> EXERCISE BRIEF:
Here the job is to transcribe the data exactly while omitting the images.

Dataset entries
□ □ □ □

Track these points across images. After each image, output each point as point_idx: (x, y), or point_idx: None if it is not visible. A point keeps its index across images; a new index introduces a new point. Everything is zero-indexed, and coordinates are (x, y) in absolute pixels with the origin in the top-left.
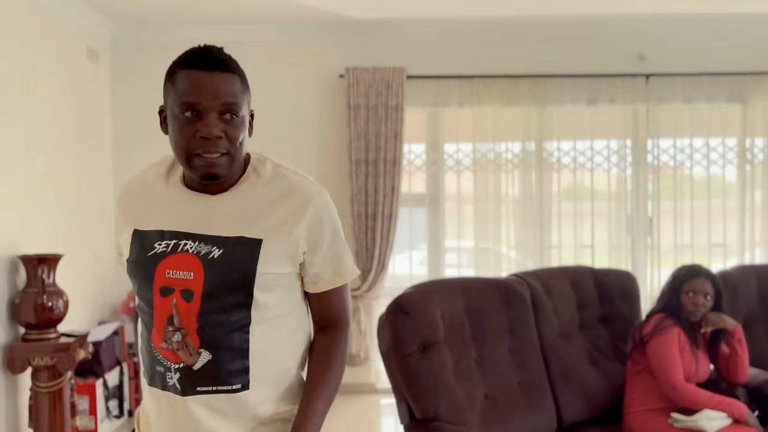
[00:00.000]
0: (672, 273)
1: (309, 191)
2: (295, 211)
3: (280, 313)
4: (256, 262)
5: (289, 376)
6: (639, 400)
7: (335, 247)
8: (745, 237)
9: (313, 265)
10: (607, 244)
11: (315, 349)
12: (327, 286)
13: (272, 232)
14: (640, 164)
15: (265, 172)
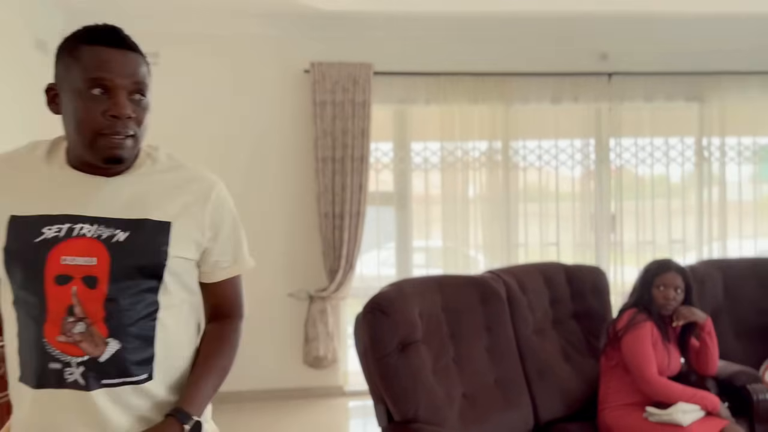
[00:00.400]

□ □ □ □

> WRITTEN RESPONSE:
Track these points across images. After each image, output each point as point_idx: (x, y), or point_idx: None if it is not visible. A point keeps its index across images; a new index introduces a new point. Everything is zero-indexed, and coordinates are (x, y) in absolute pixels with the origin in the top-left.
[00:00.000]
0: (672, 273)
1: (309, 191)
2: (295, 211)
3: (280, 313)
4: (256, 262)
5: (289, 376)
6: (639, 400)
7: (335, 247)
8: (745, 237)
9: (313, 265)
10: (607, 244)
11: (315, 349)
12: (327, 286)
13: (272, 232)
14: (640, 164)
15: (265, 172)
[00:00.400]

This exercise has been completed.